I enthusiastically soaked myself in this exotic culture like I was basking in the warmth of the sun. Spanish was the second language, and I wished I knew how to “hablar español.” Southern California was a place where Mexicans, who had risked their lives crossing the border illegally, slaved away as fruit pickers or worked secretly in the kitchens of popular restaurants. Homes had roofs made of terra cotta tiles and were often decorated in Southwestern turquoise and salmon colors. Even the vegetation spurred my soul: palm trees galore; beach areas covered in thick-leaved, green ice plants with magenta blooms; masses of large trumpet-shaped hibiscus flowers in red, orange, yellow, pink, purple, and white; spiky Mojave yucca plants; fences lined with vibrant, papery Bougainvillea; cheerful flocks of Bird of Paradise flowers proudly displaying their orange plumes; night-blooming jasmine seductively scenting the air. Even the freeway medians and roadsides were lush with lemon-yellow and hot-pink flowering bushes. This piquant, tropical paradise felt worlds away from the gray, frigid Michigan, of my youth.

The people scene enthralled me as well. I was fascinated by anyone who had shunned the normal life of nine-to-five jobs, broken all of the rules, and risked everything to find something better. Many of these people were artists who showed their artistic creations at Intarsia Gallery where I worked. Take Molly, for instance. She was a handsome, thirty-ish, tall, leggy, tan runner with a short, black, pixie haircut, who painted abstract designs on silk neckties and scarves. When hanging out in Paris some years earlier, she had seen an advertisement for silk-painting classes in the back of a magazine. She learned the trade and now made a living selling her hand-painted ties and scarves in shops around San Diego. She also cooked for a family or two and would travel with them on their boats as their private chef. I collected delicious recipes from her: basil beer bread, mint-chocolate brownies, carrot cake with cream cheese frosting, and ginger-soy chicken (chicken breast marinated in soy sauce, lemon juice, fresh grated ginger root, minced garlic, and a touch of sugar and then grilled).

Another quiet, unassuming, librarian-like artist who intrigued me sold Chinese brush paintings, which consisted mainly of graceful, purposeful, abstract, thick, black brush strokes with a splash of red. She taught classes from her beautiful home so, out of curiosity, I joined in. The mood was very zen.
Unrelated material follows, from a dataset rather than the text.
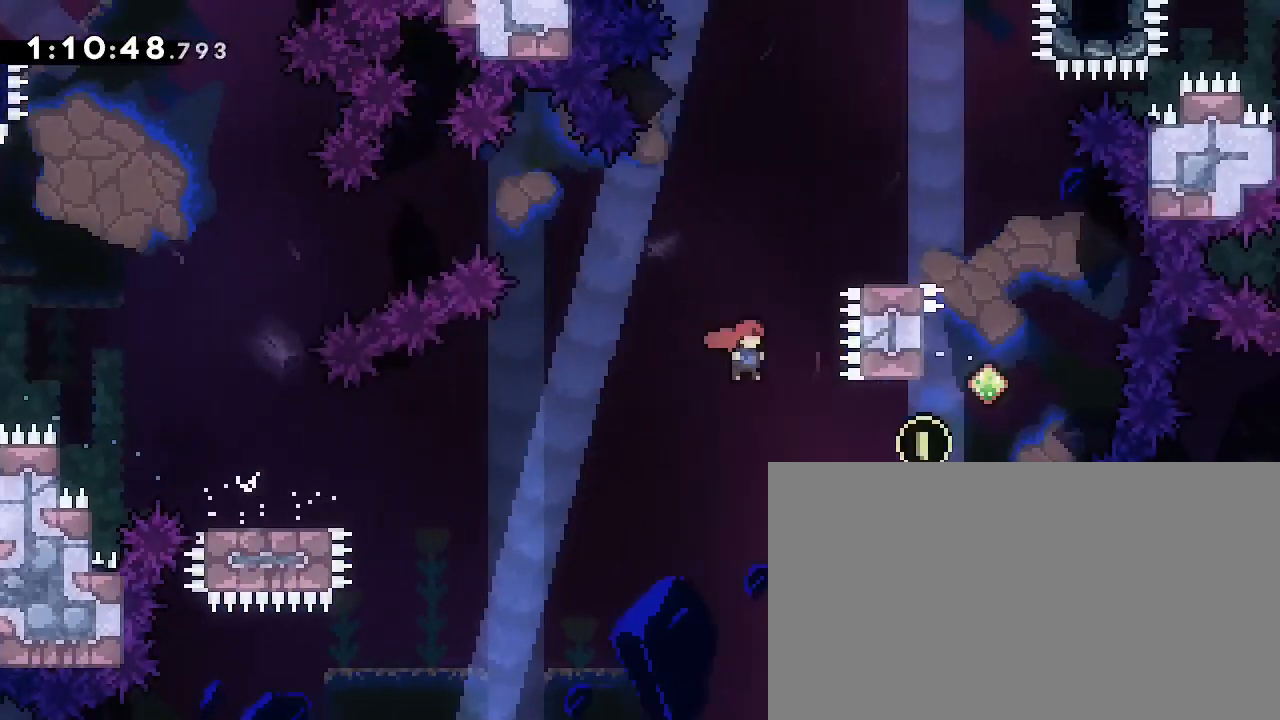
{"dt_ms": 500, "buttons": ["A"], "left_stick": "center", "right_stick": "center", "events": [[67, "left_stick", "center"], [67, "right_stick", "center"], [167, "left_stick", "right"], [333, "left_stick", "center"], [433, "A", "down"]]}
We meditated while mixing our black ink in slate dishes, counting every stir. After reaching some ridiculously high number (it felt like one million), we were allowed to stop the stirring ritual and start painting. By this time we were in a self-induced trance. Fresh, whole strawberries were served along with Chinese tea in delicate Chinese porcelain cups. We ended the afternoon in the artist’s lovely, peaceful, flower garden with a session of tai chi. I was a tiger.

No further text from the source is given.